Health Medical

Oral bacteria can cause brain abscesses, says new research

oral hygiene

HQ Team

December 8, 2022:  Oral diseases are a major health risk and can even be fatal in some cases. It is estimated that oral diseases affect nearly 3.5 billion people worldwide. Bad dental hygiene is linked to heart problems, Alzheimer’s, diabetes, and respiratory diseases. A new study now finds a link between streptococcus anginosus, a bacteria found in oral abscesses, and the risk of brain abscesses.

Now, researchers have discovered a link between Streptococcus anginosus, a bacteria found in oral abscesses, and an increased risk of brain abscesses.

The study, undertaken by the University of Plymouth and published in the Journal of Dentistry, investigated brain abscesses and their association with bacteria that occur in the oral cavity. This bacteria is not commonly found, but the associated fatality rate is high.
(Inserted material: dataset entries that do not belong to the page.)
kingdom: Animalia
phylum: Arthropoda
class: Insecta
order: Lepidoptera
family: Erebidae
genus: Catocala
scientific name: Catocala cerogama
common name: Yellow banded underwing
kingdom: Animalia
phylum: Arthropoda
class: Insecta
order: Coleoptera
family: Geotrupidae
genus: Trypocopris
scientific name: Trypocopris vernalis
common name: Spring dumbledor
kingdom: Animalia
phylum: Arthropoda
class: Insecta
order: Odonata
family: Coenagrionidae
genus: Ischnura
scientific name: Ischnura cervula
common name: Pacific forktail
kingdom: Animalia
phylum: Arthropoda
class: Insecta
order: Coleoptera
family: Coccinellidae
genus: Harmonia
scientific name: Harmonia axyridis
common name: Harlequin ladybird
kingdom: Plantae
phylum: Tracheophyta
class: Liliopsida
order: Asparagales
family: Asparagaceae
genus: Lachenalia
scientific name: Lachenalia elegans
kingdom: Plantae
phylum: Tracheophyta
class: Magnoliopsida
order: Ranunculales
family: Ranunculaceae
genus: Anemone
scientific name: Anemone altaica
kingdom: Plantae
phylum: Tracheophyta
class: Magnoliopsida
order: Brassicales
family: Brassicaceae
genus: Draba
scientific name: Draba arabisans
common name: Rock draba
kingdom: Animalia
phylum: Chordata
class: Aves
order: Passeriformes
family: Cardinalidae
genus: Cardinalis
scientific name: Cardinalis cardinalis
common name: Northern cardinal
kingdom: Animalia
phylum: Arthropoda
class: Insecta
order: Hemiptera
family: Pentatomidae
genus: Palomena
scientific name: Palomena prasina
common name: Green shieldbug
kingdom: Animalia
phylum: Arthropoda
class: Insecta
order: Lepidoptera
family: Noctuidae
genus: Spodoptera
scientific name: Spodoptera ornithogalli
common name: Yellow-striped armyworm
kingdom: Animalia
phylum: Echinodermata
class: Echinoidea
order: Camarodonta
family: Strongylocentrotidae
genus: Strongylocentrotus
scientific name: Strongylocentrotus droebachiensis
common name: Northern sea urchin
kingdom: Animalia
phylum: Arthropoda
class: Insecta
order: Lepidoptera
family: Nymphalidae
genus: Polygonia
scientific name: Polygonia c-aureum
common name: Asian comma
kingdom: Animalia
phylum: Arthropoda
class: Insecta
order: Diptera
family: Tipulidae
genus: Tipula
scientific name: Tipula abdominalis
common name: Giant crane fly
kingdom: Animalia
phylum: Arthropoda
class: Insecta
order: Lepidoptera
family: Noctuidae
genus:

For the study, the researchers examined the records of 87 patients with brain abscesses and examined the abscess samples and peripheral cultures.

They looked for oral bacteria in patients’ brain abscesses. The cause of the abscess had been determined in only 37 of the 87 patient data examined.

The researchers found that the remaining 52 patients, where no cause had been found, were three times more likely to have oral bacteria present in their samples.

Those patients also carried significantly higher counts of Streptococcus anginosus, a bacteria that can lead to pharyngitis, bacteremia, and infections in the brain, lungs, and liver. This bacteria is often found in dental abscesses.

The researchers explaining their findings wrote that the oral cavity could be considered a source of infection in cases of brain abscess where no clear cause was identified.

Dr Holly Roy, an NIHR Clinical Lecturer in Neurosurgery at the University of Plymouth and the study’s lead author, said: “While many potential causes of brain abscesses are recognised, the origin of infection often remains clinically unidentified. However, it was still surprising to frequently find orally occurring bacteria in brain abscesses of unexplained origin.

“It highlights the importance of using more sensitive techniques to assess the oral cavity as a potential bacterial source in brain abscess patients. It also highlights the importance of improving dental care and oral hygiene more generally.”

The University of Plymouth and University Hospitals Plymouth NHS Trust led the research. The study is part of an ongoing to explore the links between the oral microbiome and a range of cardiovascular and neurological conditions.

Other clinical trials are underway investigating the links between gum health and Alzheimer’s disease, and cardiovascular risk.

The original paper can be found in the Journal of Dentistry under “Oral microbes and the formation of cerebral abscesses: A single-centre retrospective study”.